Synaptics guest blogger Nina Turner of IDC posits that openness across software, standards, and silicon is critical for ensuring interoperability, flexibility, and growth.
Keysight’s Jasper van Woudenberg points to the benefits of competition in discovering and patching open-source vulnerabilities.
Infineon’s Sevasti Daneilas looks at using intelligence within tight energy budgets in embedded designs.
Cadence’s Veena Parthan provides a peek inside a new data center facility showcasing the use of digital twins to optimize performance and cost.
Imagination’s Eleanor Brash breaks down how GPUs can deliver a seamless and immersive 360-degree visualization around a vehicle.
PDF Solutions’ Christophe Begue explains why the traditional model of stage-gate, crisis-driven collaboration is reaching its limits.
Siemens’ Lee Harrison points to reliability improvements with the combination of digital twins and silicon lifecycle management.
Modus Test’s Reagan Oliver and Jesse Ko discuss integrating raw power with intelligent mechanical design and operator-focused ergonomics for high-throughput connector testing.
Advantest’s Tadashi Oda looks at the pros and cons of new memory architectures for HPC.
proteanTecs’ Nir Sever examines thermal monitoring improvements in leading-edge chips.
Teradyne’s Ed Seng shows how to adopt new test technologies without disrupting proven workflows.
Fraunhofer IIS/EAS’ Roland Jancke looks at open-source hardware and balancing the benefits provided by community and transparency with the risks posed by capacity and warranty issues.
Rambus’ Lou Ternullo discusses how PCIe retimers enable signal quality across long distances and complex topologies.
Siemens’ Farhad Ahmed examines an effort to shift CDC and RDC verification from a single, time-consuming flat run to a more efficient, distributed, and scalable process.
Synopsys’ James Chuang explains how to compress multiple design scenarios into manageable sets while preserving critical timing information.
Arm’s Martin Weidmann details how upcoming architectural features will extend the ability to detect memory safety violations to more systems and provide application component isolation within a single process.
Cadence’s Kunal Chhabriya shows how PCIe L1 link substates and PHY PIPE states provide granular control over power consumption.

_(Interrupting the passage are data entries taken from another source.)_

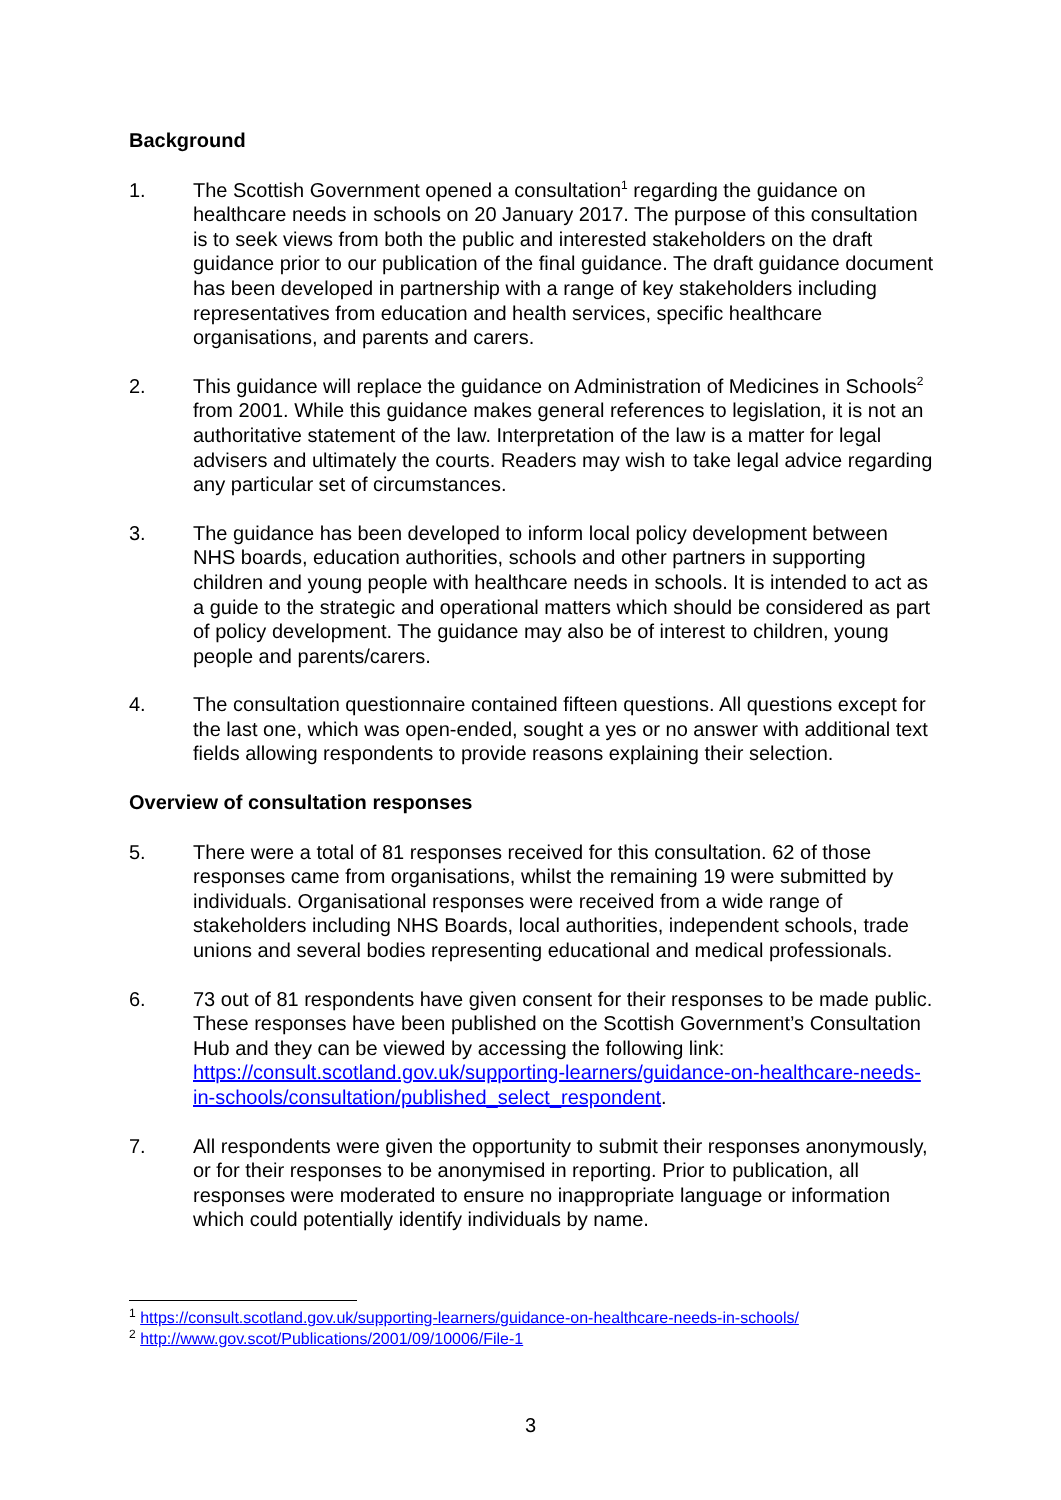Background
1. The Scottish Government opened a consultation<sup>1</sup> regarding the guidance on healthcare needs in schools on 20 January 2017. The purpose of this consultation is to seek views from both the public and interested stakeholders on the draft guidance prior to our publication of the final guidance. The draft guidance document has been developed in partnership with a range of key stakeholders including representatives from education and health services, specific healthcare organisations, and parents and carers.
2. This guidance will replace the guidance on Administration of Medicines in Schools<sup>2</sup> from 2001. While this guidance makes general references to legislation, it is not an authoritative statement of the law. Interpretation of the law is a matter for legal advisers and ultimately the courts. Readers may wish to take legal advice regarding any particular set of circumstances.
3. The guidance has been developed to inform local policy development between NHS boards, education authorities, schools and other partners in supporting children and young people with healthcare needs in schools. It is intended to act as a guide to the strategic and operational matters which should be considered as part of policy development. The guidance may also be of interest to children, young people and parents/carers.
4. The consultation questionnaire contained fifteen questions. All questions except for the last one, which was open-ended, sought a yes or no answer with additional text fields allowing respondents to provide reasons explaining their selection.
Overview of consultation responses
5. There were a total of 81 responses received for this consultation. 62 of those responses came from organisations, whilst the remaining 19 were submitted by individuals. Organisational responses were received from a wide range of stakeholders including NHS Boards, local authorities, independent schools, trade unions and several bodies representing educational and medical professionals.
6. 73 out of 81 respondents have given consent for their responses to be made public. These responses have been published on the Scottish Government’s Consultation Hub and they can be viewed by accessing the following link: https://consult.scotland.gov.uk/supporting-learners/guidance-on-healthcare-needs-in-schools/consultation/published_select_respondent.
7. All respondents were given the opportunity to submit their responses anonymously, or for their responses to be anonymised in reporting. Prior to publication, all responses were moderated to ensure no inappropriate language or information which could potentially identify individuals by name.
<sup>1</sup> https://consult.scotland.gov.uk/supporting-learners/guidance-on-healthcare-needs-in-schools/
<sup>2</sup> http://www.gov.scot/Publications/2001/09/10006/File-1
3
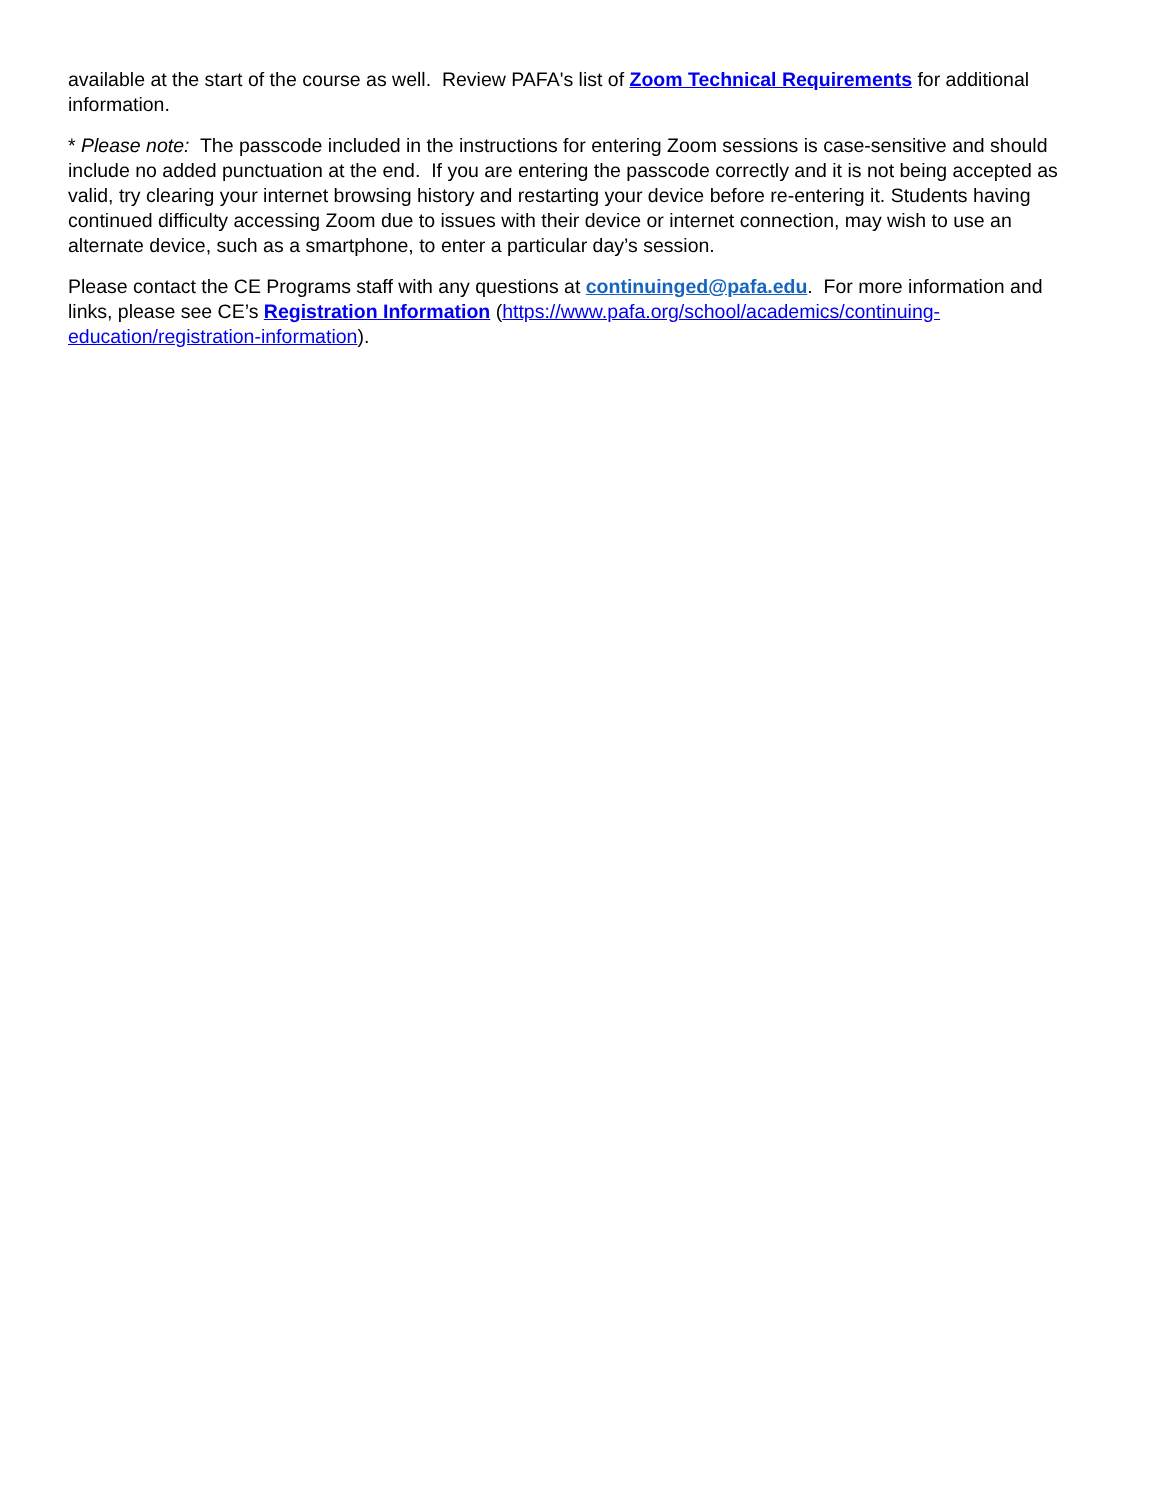available at the start of the course as well. Review PAFA's list of Zoom Technical Requirements for additional information.
* Please note: The passcode included in the instructions for entering Zoom sessions is case-sensitive and should include no added punctuation at the end. If you are entering the passcode correctly and it is not being accepted as valid, try clearing your internet browsing history and restarting your device before re-entering it. Students having continued difficulty accessing Zoom due to issues with their device or internet connection, may wish to use an alternate device, such as a smartphone, to enter a particular day’s session.
Please contact the CE Programs staff with any questions at continuinged@pafa.edu. For more information and links, please see CE’s Registration Information (https://www.pafa.org/school/academics/continuing-education/registration-information).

Ansys’ Laura Carter distills information executives shared during a recent event on the early integration of AI, data, models, and simulations, and their impact on design decisions.
Siemens’ Amr Hegazy, Mohamed Abdelkarim, and Reem El Adawi break down a new approach that enhances AI understanding through hierarchical clustering techniques with LLM-driven keyphrase extraction.